What would the claim be? Pain and suffering when they realized Benny had lied to them and they were still sick? Fraud, based on the money they contributed?

Any lawyers in the house?
 
First of all, televangelists are occasionally prosecuted. I am thinking, especially, of a rather successful local guy about fifteen years ago named Robert Tilton. This guy was huge and was beginning to go national when it was discovered that he would take his mail and, without reading the enclosed prayer requests, seperate the checks from the envelopes and throw the rest away. He was successfully prosecuted for fraud, because he could not claim that he *was* somehow praying for people whose requests he never saw. But that is rare. Usually, these guys wrap themselves in so tightly in a religious shroud that no one can touch them. One of 'em is Benny Hinn. Sure, he claims to heal people and sure he takes money for doing it. But he has a two fold defence. ONe, he does it in the context of a *show*, with singin' and clappin' and hootin' and hollerin' and, in this case, people are paying for the show. Second, if somebody comes back and says, "Hey, I ain't healed!", Hinn can simply tell them that they *were* healed when they walked off the stage, but their faith faltered, later, so god took back the healin'. Provided he does nothing blatently crooked, so crooked that even the believers can't ignore it, he is unassailable.

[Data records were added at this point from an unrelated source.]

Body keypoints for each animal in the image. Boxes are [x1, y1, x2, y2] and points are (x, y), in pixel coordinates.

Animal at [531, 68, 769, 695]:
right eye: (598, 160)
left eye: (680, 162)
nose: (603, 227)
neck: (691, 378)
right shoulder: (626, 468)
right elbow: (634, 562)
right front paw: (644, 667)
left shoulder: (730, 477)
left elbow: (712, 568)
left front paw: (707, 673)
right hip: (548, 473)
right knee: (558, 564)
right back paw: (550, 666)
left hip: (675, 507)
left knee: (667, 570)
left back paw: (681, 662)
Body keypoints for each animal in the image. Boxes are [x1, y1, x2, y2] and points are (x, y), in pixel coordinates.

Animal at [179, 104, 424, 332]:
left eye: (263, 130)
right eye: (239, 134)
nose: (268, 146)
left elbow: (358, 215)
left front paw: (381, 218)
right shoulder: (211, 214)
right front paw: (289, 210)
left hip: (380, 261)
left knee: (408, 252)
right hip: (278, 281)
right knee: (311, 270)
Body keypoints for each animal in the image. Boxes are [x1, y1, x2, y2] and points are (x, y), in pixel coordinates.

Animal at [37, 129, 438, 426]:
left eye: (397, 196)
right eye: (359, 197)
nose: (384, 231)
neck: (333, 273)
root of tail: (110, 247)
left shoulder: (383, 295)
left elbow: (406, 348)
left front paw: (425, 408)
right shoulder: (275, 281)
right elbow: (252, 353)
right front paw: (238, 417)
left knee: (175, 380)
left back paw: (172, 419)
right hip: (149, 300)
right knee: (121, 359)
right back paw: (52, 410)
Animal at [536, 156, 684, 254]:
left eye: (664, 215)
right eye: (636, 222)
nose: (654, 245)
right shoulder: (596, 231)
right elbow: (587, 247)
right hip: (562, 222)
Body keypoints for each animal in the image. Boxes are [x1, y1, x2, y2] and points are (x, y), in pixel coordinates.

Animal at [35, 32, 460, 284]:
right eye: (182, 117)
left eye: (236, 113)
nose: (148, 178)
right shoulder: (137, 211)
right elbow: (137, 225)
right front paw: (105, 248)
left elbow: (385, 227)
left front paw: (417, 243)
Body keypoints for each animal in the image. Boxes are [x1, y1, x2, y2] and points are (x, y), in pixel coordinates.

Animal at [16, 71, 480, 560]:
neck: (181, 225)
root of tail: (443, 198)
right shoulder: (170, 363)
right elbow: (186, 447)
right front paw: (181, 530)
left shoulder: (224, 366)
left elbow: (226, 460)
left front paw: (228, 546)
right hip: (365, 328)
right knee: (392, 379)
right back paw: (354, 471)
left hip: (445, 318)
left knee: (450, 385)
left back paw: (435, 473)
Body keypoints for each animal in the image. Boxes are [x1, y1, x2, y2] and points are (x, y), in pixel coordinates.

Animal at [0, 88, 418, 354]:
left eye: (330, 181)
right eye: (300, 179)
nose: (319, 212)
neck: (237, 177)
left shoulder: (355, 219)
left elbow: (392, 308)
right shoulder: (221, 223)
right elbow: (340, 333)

Now, as to why he spends so much on travel and suites -- well, this one, at least, is fairly easy to figure out. He is a celebrity. And, as a celebrity, he has a number of people that might want to get close to him -- some to venerate and some to harm. Think about it: our President stays at only the finest hotels, all on the public pocketbook, for the same reason. Only the best hotels have the staff and training necessary to handle that kind of security. Personally, I think that taking advantage of such security arrangements shows an apalling lack of faith in his god's ability to protect. But it is hardly illegal.